■ Goal of the exercise: Please find the lines in the entries below that contain the word "APERTURE", and copy each one.

■ Exercise input:
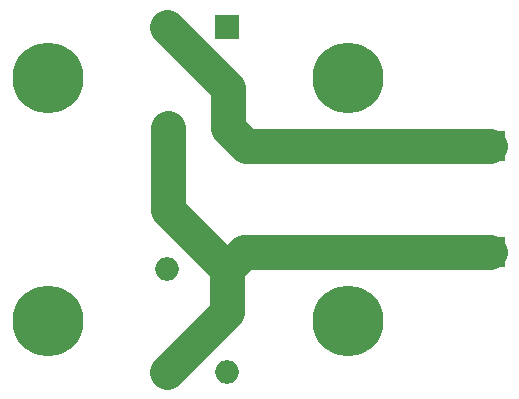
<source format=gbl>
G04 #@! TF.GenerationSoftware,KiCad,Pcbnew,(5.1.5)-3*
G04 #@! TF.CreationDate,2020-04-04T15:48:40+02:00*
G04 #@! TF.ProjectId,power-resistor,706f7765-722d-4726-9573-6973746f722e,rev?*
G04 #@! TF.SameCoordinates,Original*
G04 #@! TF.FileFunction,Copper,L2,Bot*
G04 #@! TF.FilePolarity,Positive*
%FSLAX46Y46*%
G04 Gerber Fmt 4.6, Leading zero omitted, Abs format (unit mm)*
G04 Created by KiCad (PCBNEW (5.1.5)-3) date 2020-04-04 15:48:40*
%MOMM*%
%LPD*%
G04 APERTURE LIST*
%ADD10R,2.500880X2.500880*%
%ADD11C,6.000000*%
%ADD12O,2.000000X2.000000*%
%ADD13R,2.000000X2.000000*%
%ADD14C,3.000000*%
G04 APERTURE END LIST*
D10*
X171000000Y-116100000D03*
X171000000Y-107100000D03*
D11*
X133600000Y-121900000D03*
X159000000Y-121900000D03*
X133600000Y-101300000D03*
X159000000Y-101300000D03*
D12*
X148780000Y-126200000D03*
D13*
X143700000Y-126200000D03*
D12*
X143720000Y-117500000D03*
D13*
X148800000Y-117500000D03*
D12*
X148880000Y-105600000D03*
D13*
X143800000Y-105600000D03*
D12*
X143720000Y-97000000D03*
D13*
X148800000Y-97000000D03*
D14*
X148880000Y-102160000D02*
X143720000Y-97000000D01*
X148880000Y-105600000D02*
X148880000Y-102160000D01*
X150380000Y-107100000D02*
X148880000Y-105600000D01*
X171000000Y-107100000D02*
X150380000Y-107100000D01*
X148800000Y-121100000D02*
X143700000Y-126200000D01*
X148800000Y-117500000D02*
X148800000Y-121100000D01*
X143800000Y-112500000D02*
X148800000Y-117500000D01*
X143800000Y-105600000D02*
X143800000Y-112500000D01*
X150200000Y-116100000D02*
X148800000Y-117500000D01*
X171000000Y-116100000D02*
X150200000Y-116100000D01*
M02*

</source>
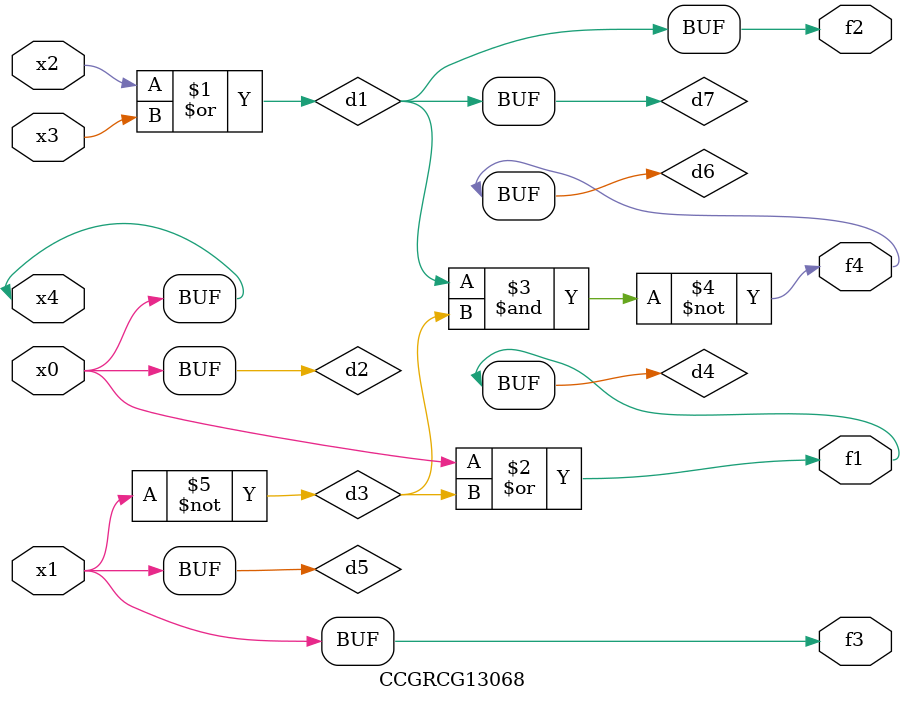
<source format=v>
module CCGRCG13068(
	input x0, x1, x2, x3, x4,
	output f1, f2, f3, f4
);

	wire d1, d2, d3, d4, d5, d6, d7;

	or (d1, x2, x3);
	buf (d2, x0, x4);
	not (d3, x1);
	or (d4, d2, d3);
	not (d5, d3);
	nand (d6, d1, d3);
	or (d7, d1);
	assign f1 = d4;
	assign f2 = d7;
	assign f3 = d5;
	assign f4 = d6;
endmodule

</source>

---

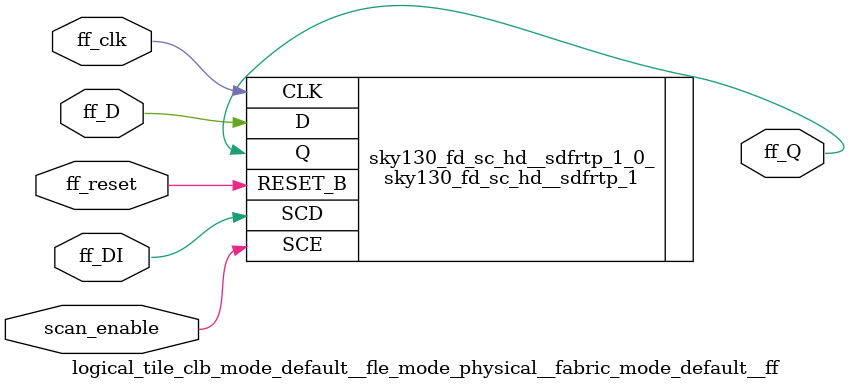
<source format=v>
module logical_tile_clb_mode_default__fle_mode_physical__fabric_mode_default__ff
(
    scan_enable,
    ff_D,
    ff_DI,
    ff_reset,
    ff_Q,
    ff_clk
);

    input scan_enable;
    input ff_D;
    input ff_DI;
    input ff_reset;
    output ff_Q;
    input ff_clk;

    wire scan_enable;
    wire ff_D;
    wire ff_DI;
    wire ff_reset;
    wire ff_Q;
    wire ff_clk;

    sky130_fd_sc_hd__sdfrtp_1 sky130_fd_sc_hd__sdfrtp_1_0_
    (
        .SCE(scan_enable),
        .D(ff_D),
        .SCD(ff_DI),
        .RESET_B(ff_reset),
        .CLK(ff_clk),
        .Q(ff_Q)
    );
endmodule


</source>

■ Task answer:
G04 APERTURE LIST*
G04 APERTURE END LIST*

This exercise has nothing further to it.